▶ Stated goal A: From the archery forum thread below, translate this sentence into Spanish: "I use a PSE Phantom drop away (for obvious reasons) and I don't have any issues."
>> Start Extracted text
Sorry, you asked and I answered. Evidently my answer rubbed you the wrong way. I still havent had any problems tuning the GXs. I have set up a few.


----------



## mtruex (Jan 9, 2009)

PSERepNE said:


> Sorry I haven't been around since the ATA. I hate when I hear someone say CS told them to use a WB. I use a PSE Phantom drop away (for obvious reasons) and I don't have any issues. I have found that on drop aways you need to tie the rest rope so that the rest comes up earlier in the draw about an inch earlier. I hope this helps.




how far below the rest are you attaching the cable? i was under the assumption that you wanted it to come up as late as possible..i have ordered a phantom to try on my gx..

ive got mine really close now, its shooting good, about a 1/2 left tear in it still though..stiffer arrows have helped but im not quite there yet..


----------



## jrip (May 19, 2008)

Me personally...3"-4" depending on the type of rest and where I want it to raise in the draw cycle.


----------



## howie (Apr 7, 2004)

having a shocker with mine as well. bare shaft coming out horribly tail left. would love some suggestions on what to do. Hope PSE start with some advice or they will loose a lot of business. 
If I cant fix this, I will sell the bow and never buy another.


----------



## NJ_BuckMaster (Jan 7, 2009)
>> End Extracted text
>> Start Data to use
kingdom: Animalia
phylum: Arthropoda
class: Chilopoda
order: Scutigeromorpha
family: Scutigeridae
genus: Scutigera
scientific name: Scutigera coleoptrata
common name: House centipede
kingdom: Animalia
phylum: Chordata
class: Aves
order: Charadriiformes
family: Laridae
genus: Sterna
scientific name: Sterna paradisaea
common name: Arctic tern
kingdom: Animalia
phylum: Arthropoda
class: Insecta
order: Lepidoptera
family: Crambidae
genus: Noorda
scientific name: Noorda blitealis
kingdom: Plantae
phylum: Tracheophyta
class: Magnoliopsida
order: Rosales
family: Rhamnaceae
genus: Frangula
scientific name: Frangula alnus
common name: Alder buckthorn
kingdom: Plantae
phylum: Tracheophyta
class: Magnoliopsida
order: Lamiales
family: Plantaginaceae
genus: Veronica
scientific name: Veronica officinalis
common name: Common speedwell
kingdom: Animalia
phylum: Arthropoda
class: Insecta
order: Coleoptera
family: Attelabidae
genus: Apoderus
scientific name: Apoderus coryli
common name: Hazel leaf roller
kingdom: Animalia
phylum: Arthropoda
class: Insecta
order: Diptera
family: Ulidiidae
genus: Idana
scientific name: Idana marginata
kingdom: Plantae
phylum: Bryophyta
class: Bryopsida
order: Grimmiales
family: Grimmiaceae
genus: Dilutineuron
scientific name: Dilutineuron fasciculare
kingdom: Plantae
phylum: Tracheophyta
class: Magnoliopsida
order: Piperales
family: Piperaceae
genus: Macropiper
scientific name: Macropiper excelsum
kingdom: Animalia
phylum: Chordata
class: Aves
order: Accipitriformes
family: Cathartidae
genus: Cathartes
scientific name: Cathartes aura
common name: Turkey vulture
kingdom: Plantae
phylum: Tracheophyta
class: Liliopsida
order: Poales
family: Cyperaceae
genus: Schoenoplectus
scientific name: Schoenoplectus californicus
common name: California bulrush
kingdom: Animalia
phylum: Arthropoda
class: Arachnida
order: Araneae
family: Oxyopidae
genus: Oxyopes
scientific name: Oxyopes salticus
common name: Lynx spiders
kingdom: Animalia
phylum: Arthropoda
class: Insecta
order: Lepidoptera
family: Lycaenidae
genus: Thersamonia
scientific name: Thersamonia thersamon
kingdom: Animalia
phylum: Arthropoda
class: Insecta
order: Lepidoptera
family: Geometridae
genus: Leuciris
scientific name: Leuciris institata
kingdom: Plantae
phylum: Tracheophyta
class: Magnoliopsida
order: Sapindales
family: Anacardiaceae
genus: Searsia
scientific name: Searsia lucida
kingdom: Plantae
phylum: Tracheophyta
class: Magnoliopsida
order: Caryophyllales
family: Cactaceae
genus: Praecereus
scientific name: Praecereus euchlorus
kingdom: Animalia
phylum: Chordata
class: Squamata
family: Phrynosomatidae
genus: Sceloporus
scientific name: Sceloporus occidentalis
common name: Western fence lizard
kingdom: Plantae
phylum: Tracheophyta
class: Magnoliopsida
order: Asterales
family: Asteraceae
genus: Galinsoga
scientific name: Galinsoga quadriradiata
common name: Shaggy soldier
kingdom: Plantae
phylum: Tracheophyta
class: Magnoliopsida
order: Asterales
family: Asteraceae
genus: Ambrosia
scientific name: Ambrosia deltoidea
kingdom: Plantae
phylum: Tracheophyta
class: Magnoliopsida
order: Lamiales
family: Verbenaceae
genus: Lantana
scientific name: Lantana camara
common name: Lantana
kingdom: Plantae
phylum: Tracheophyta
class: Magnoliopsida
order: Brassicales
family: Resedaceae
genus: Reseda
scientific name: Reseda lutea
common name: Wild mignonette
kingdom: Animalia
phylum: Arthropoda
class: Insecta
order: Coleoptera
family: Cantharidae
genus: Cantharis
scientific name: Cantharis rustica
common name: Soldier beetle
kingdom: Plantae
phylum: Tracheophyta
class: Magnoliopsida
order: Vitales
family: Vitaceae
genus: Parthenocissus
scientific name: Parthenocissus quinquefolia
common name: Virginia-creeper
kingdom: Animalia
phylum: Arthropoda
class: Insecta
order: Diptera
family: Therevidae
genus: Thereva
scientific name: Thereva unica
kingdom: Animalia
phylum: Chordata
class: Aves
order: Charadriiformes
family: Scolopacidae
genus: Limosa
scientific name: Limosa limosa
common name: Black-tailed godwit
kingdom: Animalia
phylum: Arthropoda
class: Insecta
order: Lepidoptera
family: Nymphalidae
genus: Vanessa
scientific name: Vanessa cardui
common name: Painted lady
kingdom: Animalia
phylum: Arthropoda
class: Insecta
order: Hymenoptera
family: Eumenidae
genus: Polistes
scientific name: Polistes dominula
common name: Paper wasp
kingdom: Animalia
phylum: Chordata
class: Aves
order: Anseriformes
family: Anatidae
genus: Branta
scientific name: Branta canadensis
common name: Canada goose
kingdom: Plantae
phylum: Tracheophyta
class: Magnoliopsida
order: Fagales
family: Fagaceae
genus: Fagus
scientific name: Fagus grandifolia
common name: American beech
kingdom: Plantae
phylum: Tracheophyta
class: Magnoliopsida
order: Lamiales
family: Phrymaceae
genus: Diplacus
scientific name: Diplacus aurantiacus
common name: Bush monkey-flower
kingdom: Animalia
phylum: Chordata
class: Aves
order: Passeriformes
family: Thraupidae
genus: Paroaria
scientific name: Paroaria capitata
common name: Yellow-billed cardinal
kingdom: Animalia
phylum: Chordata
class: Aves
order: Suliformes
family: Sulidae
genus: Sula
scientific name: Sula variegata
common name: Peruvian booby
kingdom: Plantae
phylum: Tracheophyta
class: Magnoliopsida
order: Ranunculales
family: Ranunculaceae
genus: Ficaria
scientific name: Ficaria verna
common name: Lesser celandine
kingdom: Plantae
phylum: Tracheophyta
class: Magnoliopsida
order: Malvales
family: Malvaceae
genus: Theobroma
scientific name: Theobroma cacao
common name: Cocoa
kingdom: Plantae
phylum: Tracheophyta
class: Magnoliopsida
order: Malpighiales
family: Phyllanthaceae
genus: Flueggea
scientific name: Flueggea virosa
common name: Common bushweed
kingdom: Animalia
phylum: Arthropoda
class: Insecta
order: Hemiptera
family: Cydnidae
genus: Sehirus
>> End Data to use
▶ Stated goal B: Repeat part of the records above exactly, starting at the line that contains "family: Laridae" and stopping after the line that contains "scientific name: Idana marginata".

▶ Response A: Uso un apoyo drop away PSE Phantom (por razones obvias) y no tengo ningún problema.

▶ Response B:
family: Laridae
genus: Sterna
scientific name: Sterna paradisaea
common name: Arctic tern
kingdom: Animalia
phylum: Arthropoda
class: Insecta
order: Lepidoptera
family: Crambidae
genus: Noorda
scientific name: Noorda blitealis
kingdom: Plantae
phylum: Tracheophyta
class: Magnoliopsida
order: Rosales
family: Rhamnaceae
genus: Frangula
scientific name: Frangula alnus
common name: Alder buckthorn
kingdom: Plantae
phylum: Tracheophyta
class: Magnoliopsida
order: Lamiales
family: Plantaginaceae
genus: Veronica
scientific name: Veronica officinalis
common name: Common speedwell
kingdom: Animalia
phylum: Arthropoda
class: Insecta
order: Coleoptera
family: Attelabidae
genus: Apoderus
scientific name: Apoderus coryli
common name: Hazel leaf roller
kingdom: Animalia
phylum: Arthropoda
class: Insecta
order: Diptera
family: Ulidiidae
genus: Idana
scientific name: Idana marginata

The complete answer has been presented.